VALLEY FORGE, Pa. (ABP) — National Ministries of the American Baptist Churches USA has given a $100,000 grant to the Cooperative Baptist Fellowship to continue building houses for those displaced 2 ½ years ago by Hurricane Katrina.
CBF has been working in several areas affected by the storm. The latest grant will help build homes in Pearlington, Miss., a small town decimated by the storm but often overlooked because it is a few miles inland from the Mississippi Gulf Coast and north and east of New Orleans, whose destruction garnered international headlines.
CBF, in partnership with the Pearlington Recovery Center, has helped rebuild homes and lives in the area since the storm, which made landfall in August 2005. Pearlington still needs at least 70 houses rebuilt, according to CBF disaster-response director Charles Ray.

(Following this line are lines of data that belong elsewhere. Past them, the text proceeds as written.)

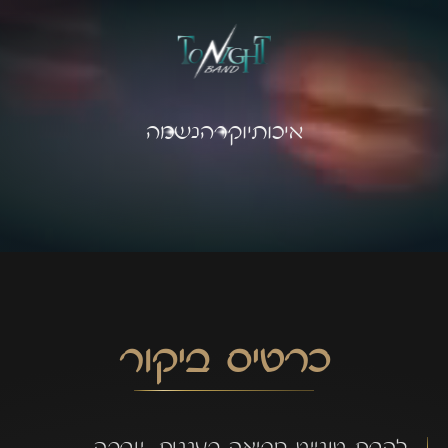
איכות
יוקרה
נשמה
כרטיס ביקור
להקת טונייט מביאה רעננות, יוקרה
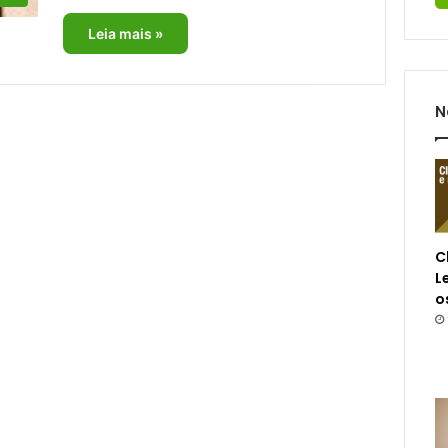
Leia mais »
N
C
L
o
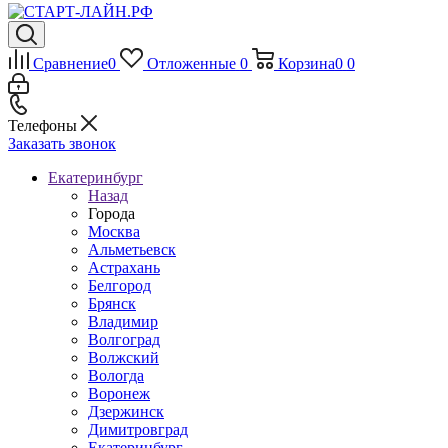
Сравнение
0
Отложенные
0
Корзина
0
0
Телефоны
Заказать звонок
Екатеринбург
Назад
Города
Москва
Альметьевск
Астрахань
Белгород
Брянск
Владимир
Волгоград
Волжский
Вологда
Воронеж
Дзержинск
Димитровград
Екатеринбург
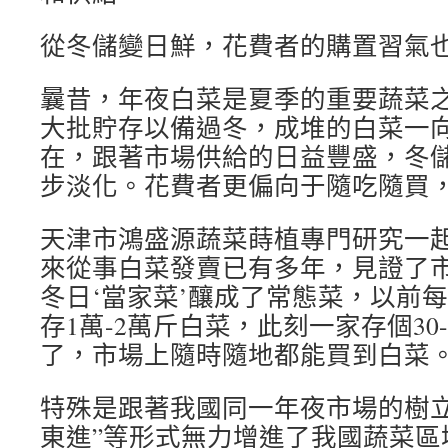
從冬儲變日鮮，花費者的購置習氣
曩昔，年夜白菜是夏季的重要蔬菜
大批貯存以備過冬，成堆的白菜一
在，跟著市場供給的日益豐盛，冬
步淡化。花費者更偏向于隨吃隨買
天津市鴻盛源蔬菜蒔植專門研究一
來從事白菜發賣已有多年，見證了市
冬日‘當家菜’釀成了常態菜，以前
存1萬-2萬斤白菜，此刻一家存個30
了，市場上隨時隨地都能買到白菜。
特殊是跟著我國同一年夜市場的樹立
東進”等形式無力增進了我國蔬菜區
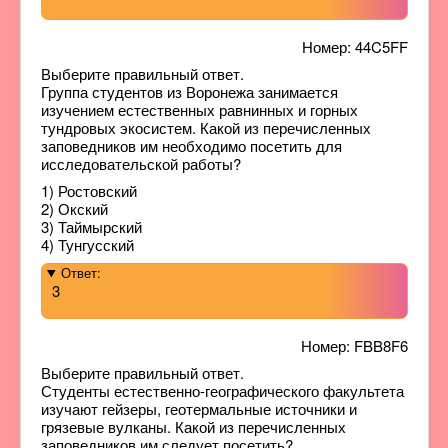
Номер: 44C5FF
Выберите правильный ответ.
Группа студентов из Воронежа занимается
изучением естественных равнинных и горных
тундровых экосистем. Какой из перечисленных
заповедников им необходимо посетить для
исследовательской работы?
1) Ростовский
2) Окский
3) Таймырский
4) Тунгусский
Ответ:
3
Номер: FBB8F6
Выберите правильный ответ.
Студенты естественно-географического факультета
изучают гейзеры, геотермальные источники и
грязевые вулканы. Какой из перечисленных
заповедников им следует посетить?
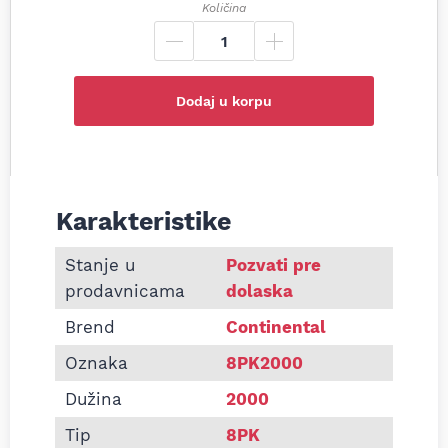
Količina
Dodaj u korpu
Karakteristike
Informacije o Pk kaiš Continental 8PK2000
Stanje u
Pozvati pre
prodavnicama
dolaska
Brend
Continental
Oznaka
8PK2000
Dužina
2000
Tip
8PK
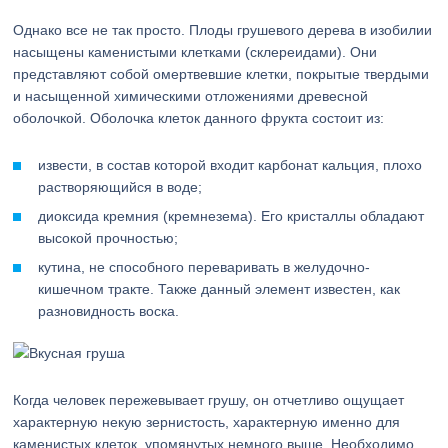
Однако все не так просто. Плоды грушевого дерева в изобилии
насыщены каменистыми клетками (склереидами). Они
представляют собой омертвевшие клетки, покрытые твердыми
и насыщенной химическими отложениями древесной
оболочкой. Оболочка клеток данного фрукта состоит из:
извести, в состав которой входит карбонат кальция, плохо
растворяющийся в воде;
диоксида кремния (кремнезема). Его кристаллы обладают
высокой прочностью;
кутина, не способного переваривать в желудочно-
кишечном тракте. Также данный элемент известен, как
разновидность воска.
Когда человек пережевывает грушу, он отчетливо ощущает
характерную некую зернистость, характерную именно для
каменистых клеток, упомянутых немного выше. Необходимо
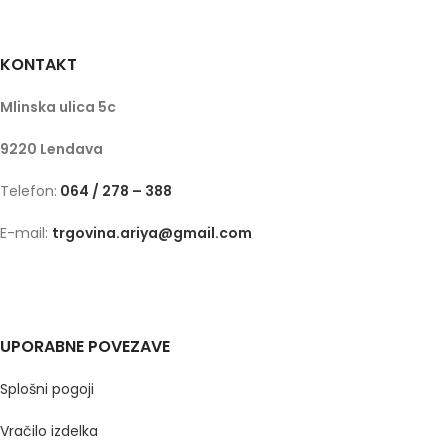
KONTAKT
Mlinska ulica 5c
9220 Lendava
Telefon:
064 / 278 – 388
E-mail:
trgovina.ariya@gmail.com
UPORABNE POVEZAVE
Splošni pogoji
Vračilo izdelka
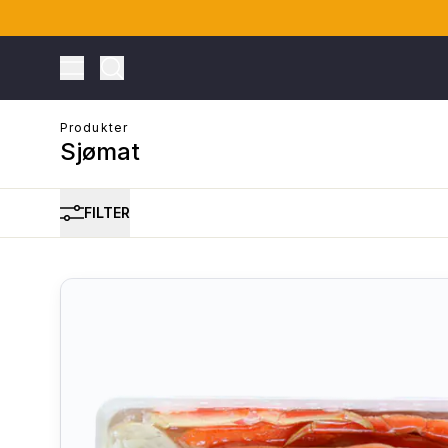
Toggle Menu
Produkter
Sjømat
FILTER
ONTO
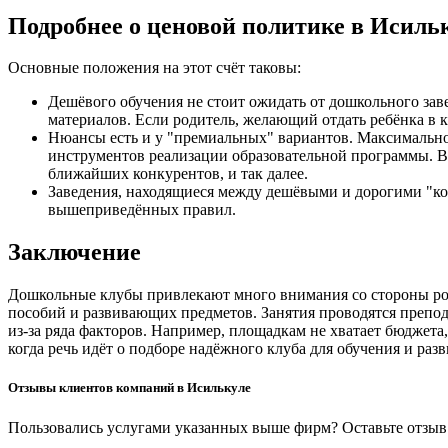
Подробнее о ценовой политике в Исиль
Основные положения на этот счёт таковы:
Дешёвого обучения не стоит ожидать от дошкольного зав
материалов. Если родитель, желающий отдать ребёнка в к
Нюансы есть и у "премиальных" вариантов. Максимальное
инструментов реализации образовательной программы. В 
ближайших конкурентов, и так далее.
Заведения, находящиеся между дешёвыми и дорогими "ко
вышеприведённых правил.
Заключение
Дошкольные клубы привлекают много внимания со стороны род
пособий и развивающих предметов. Занятия проводятся препода
из-за ряда факторов. Например, площадкам не хватает бюджет
когда речь идёт о подборе надёжного клуба для обучения и раз
Отзывы клиентов компаний в Исилькуле
Пользовались услугами указанных выше фирм? Оставьте отзыв 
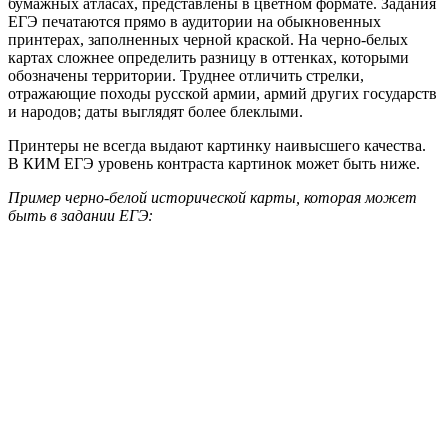
бумажных атласах, представлены в цветном формате. Задания
ЕГЭ печатаются прямо в аудитории на обыкновенных
принтерах, заполненных черной краской. На черно-белых
картах сложнее определить разницу в оттенках, которыми
обозначены территории. Труднее отличить стрелки,
отражающие походы русской армии, армий других государств
и народов; даты выглядят более блеклыми.
Принтеры не всегда выдают картинку наивысшего качества.
В КИМ ЕГЭ уровень контраста картинок может быть ниже.
Пример черно-белой исторической карты, которая может
быть в задании ЕГЭ:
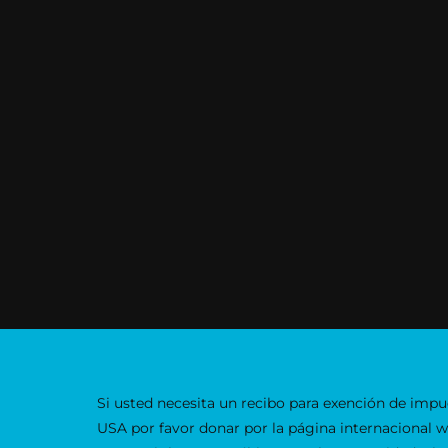
Si usted necesita un recibo para exención de impu
USA por favor donar por la página internacional 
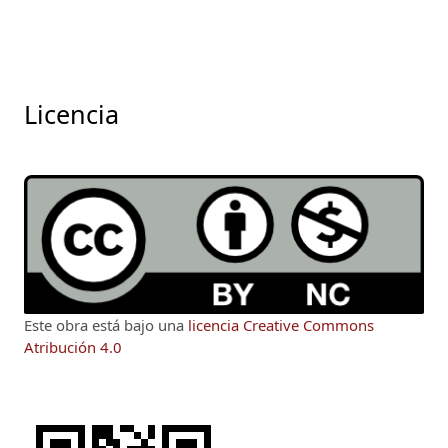
Licencia
Este obra está bajo una
licencia Creative Commons
Atribución 4.0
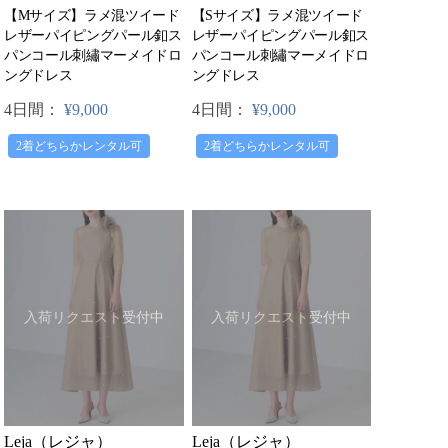
【Mサイズ】ラメ混ツイード
【Sサイズ】ラメ混ツイード
レザーパイピングパール釦ス
レザーパイピングパール釦ス
パンコール刺繡マーメイドロ
パンコール刺繡マーメイドロ
ングドレス
ングドレス
4日間：
¥9,000
4日間：
¥9,000
2着どちらかレンタル可
2着どちらかレンタル可
入荷リクエスト受付中
入荷リクエスト受付中
Leja（レジャ）
Leja（レジャ）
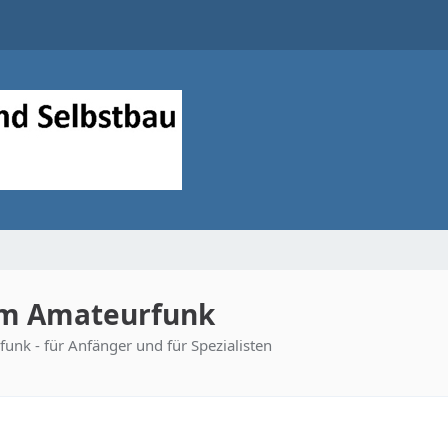
im Amateurfunk
unk - für Anfänger und für Spezialisten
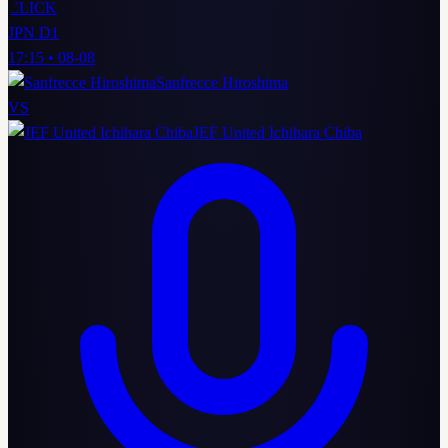
CLICK
JPN D1
17:15
•
08-08
Sanfrecce Hiroshima
VS
JEF United Ichihara Chiba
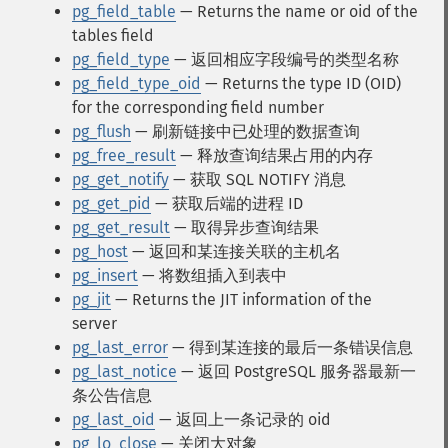
pg_field_table
— Returns the name or oid of the
tables field
pg_field_type
— 返回相应字段编号的类型名称
pg_field_type_oid
— Returns the type ID (OID)
for the corresponding field number
pg_flush
— 刷新链接中已处理的数据查询
pg_free_result
— 释放查询结果占用的内存
pg_get_notify
— 获取 SQL NOTIFY 消息
pg_get_pid
— 获取后端的进程 ID
pg_get_result
— 取得异步查询结果
pg_host
— 返回和某连接关联的主机名
pg_insert
— 将数组插入到表中
pg_jit
— Returns the JIT information of the
server
pg_last_error
— 得到某连接的最后一条错误信息
pg_last_notice
— 返回 PostgreSQL 服务器最新一
条公告信息
pg_last_oid
— 返回上一条记录的 oid
pg_lo_close
— 关闭大对象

“There are 70 families that want to come back that still own land but can't find the money to build a house,” he said, according to a Fellowship news release. “Our mission is to help those with the most need and the least resources, and that's what we'll do here.”
With the ABC National Ministries grant, the Fellowship will erect and finish the exteriors of up to 10 houses. After the foundation, exterior walls and roof are completed, the homeowners will work with Pearlington Recovery Center to obtain grant money for completing the interior work.
“I'm very pleased that we are able to continue our partnership in response to Pearlington's need,” said Kenneth George, ABC National Ministries' national coordinator for direct human services. “It's a community that has not received a lot of press attention but has as much of a need as other parts of the Gulf.”
“CBF disaster response is grateful for this gift to our continuing efforts to meet human need in Pearlington,” said CBF Global Missions Coordinator Rob Nash. “This gift represents another step in the ongoing cooperation between American Baptists and Fellowship Baptists that enables us to do far more together than we could ever do separately. People are still reeling from the tragedy of Katrina — and CBF and ABC are still present together with them even almost 2 ½ years after the hurricane.”
Nearly 2,000 CBF supporters have gone to Pearlington to work since 2005, and continued volunteer labor will be crucial to meeting the grant's maximum goal, according to CBF officials. “We need people to serve now as much as ever before,” Ray said.